■ Task prompt ■
Among the entries below, take the line with "Recent nieuws" and the line with "соответствии с содержанием", and output them and every line between them exactly, with nothing else.

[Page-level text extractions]
++++++

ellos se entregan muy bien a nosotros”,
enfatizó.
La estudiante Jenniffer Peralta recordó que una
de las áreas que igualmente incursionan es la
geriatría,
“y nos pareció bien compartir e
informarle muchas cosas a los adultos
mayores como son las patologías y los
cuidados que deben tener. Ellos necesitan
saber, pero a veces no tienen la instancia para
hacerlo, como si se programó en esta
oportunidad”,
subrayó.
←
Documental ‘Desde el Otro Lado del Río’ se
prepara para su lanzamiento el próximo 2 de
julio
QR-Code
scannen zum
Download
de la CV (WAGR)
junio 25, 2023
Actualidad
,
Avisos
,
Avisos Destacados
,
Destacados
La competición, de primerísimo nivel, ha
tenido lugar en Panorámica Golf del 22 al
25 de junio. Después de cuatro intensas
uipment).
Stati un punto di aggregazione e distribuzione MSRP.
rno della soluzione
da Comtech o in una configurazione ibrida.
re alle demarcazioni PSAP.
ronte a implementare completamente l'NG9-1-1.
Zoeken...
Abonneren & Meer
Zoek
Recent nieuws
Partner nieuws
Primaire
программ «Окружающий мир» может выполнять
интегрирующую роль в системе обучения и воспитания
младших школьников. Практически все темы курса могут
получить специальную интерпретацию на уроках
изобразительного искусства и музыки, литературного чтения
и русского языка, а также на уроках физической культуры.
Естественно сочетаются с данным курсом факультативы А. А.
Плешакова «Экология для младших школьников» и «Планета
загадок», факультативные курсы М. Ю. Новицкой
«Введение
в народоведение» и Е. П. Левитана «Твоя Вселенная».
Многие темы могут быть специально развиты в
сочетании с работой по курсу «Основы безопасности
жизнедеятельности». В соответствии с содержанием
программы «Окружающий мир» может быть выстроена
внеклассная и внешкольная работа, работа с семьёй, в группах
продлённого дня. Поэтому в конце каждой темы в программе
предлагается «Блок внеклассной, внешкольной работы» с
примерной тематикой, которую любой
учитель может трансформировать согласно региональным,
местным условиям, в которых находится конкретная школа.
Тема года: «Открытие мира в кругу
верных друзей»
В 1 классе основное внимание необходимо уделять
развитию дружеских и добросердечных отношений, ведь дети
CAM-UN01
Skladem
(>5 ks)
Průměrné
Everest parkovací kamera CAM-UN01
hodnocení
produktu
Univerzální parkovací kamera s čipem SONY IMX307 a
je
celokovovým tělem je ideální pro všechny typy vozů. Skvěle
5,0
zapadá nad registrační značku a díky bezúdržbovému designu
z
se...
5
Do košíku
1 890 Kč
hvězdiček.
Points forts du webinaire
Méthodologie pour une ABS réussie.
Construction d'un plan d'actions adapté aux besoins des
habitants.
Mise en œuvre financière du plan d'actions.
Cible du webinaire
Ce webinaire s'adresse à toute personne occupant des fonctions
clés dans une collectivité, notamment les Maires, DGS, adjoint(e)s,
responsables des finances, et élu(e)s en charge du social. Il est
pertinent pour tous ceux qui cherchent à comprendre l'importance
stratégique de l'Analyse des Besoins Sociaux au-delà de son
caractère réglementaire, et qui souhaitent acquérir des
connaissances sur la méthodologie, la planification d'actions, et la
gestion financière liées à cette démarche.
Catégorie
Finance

++++++

■ Solution to this exercise ■
Recent nieuws
Partner nieuws
Primaire
программ «Окружающий мир» может выполнять
интегрирующую роль в системе обучения и воспитания
младших школьников. Практически все темы курса могут
получить специальную интерпретацию на уроках
изобразительного искусства и музыки, литературного чтения
и русского языка, а также на уроках физической культуры.
Естественно сочетаются с данным курсом факультативы А. А.
Плешакова «Экология для младших школьников» и «Планета
загадок», факультативные курсы М. Ю. Новицкой
«Введение
в народоведение» и Е. П. Левитана «Твоя Вселенная».
Многие темы могут быть специально развиты в
сочетании с работой по курсу «Основы безопасности
жизнедеятельности». В соответствии с содержанием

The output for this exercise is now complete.